The study involved 45 healthy male adults divided into three groups taking different amounts of flavanols and procyanidins to determine the effect of each on a range of cardiovascular endpoints.

One group consumed a cocoa extract containing 130 mg of a flavanol called epicatechin as well as 560 mg of procyanidins.

The second group took cocoa extract capsules delivering a nearly equivalent amount of procyanidins, 540 mg, but only 20 mg of epicatechin.

The third group took placebo capsules that were free of both flavanols and procyanidins, but otherwise nutritionally matched to the capsules consumed by the other two groups.

Importantly, all capsules were matched for their methylxanthine – caffeine and theobromine – amounts.

Acute responses included improvements in the ability of blood vessels to dilate while long-term responses included improvements in blood pressure and arterial stiffness.

The groups taking either a placebo or the low-epicatechin capsules experienced no significant changes in any of the above endpoints.

Professor Heiss added: “Although procyanidins did not directly improve blood vessel dilation, blood pressure or arterial stiffness, their intake did have a beneficial effect on blood lipids.

“Both groups taking capsules that contained procyanidins had a reduction in total cholesterol compared to the placebo control group after one month.”

This study also looked at what happens to flavanols and procyanidins after they are consumed.

The results confirmed findings from earlier investigations, showing that flavanols and procyanidins are broken down by the microbiota in the human gut, resulting in the formation of compounds called gamma-valerolactones.

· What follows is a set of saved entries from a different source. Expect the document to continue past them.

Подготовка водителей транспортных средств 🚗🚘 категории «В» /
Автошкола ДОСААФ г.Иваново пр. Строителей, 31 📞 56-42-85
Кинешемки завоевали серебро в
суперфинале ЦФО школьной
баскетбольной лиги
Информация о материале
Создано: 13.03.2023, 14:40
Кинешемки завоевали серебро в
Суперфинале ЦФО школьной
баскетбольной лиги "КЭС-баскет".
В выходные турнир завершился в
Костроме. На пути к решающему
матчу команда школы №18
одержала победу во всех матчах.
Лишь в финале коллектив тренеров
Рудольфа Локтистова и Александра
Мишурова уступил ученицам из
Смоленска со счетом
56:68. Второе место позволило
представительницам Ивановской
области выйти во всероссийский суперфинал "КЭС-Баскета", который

Although gamma-valerolactones were proposed to be bioactive, potentially involved in mediating the cardiovascular benefits observed following the intake of flavanols and procyanidins, this study could not provide evidence supporting this.

Procyanidins are more likely to have important indirect effects by protecting flavanols within a food during food processing as well as in the gastrointestinal tract from degradation and inactivation.

Professor Heiss said: “Compared to other bioactives, we know quite a lot about cocoa flavanols today, but this study provides new and important insights.

“It is critical to understand how these bioactives interact with each other and with the human body, in order to create a comprehensive basis for evidence-based recommendations about how much of these compounds, or the foods that contain them, people should be consuming for health maintenance and disease risk reduction.”

The study was funded by Mars and its chief science officer Dr Hagen Schroeter said: “Mars has a long-term commitment to cocoa flavanol research, which started over 20 years ago.

“This research builds on a number of well-designed small and medium-scale clinical cocoa flavanol-centric studies that together demonstrate flavanols and procyanidins have cardiovascular health benefits.

“These comprehensive and collaborative studies range from synthetic chemistry, analytics, and epidemiology to human metabolism and pharmacokinetics.

“Our aim now in partnering in the multiyear COSMOS clinical trial is to investigate at scale whether the health benefits of flavanols can be generalised to the population at large.”

The COSMOS study, or ‘Cocoa Supplement and Multivitamin Outcomes Study’, is a five-year study involving 21,000 men and women across the US run by Brigham and Women’s Hospital, an affiliate of Harvard Medical School, in Boston, and the Fred Hutchinson Cancer Research Centre in Seattle.

Now in its third year, the clinical dietary intervention trial tests the risks and benefits of supplemental cocoa extract, containing epicatechin and procyanidins, and a multivitamin in the primary prevention of cardiovascular disease and cancer.

The study was published in the American Journal of Clinical Nutrition.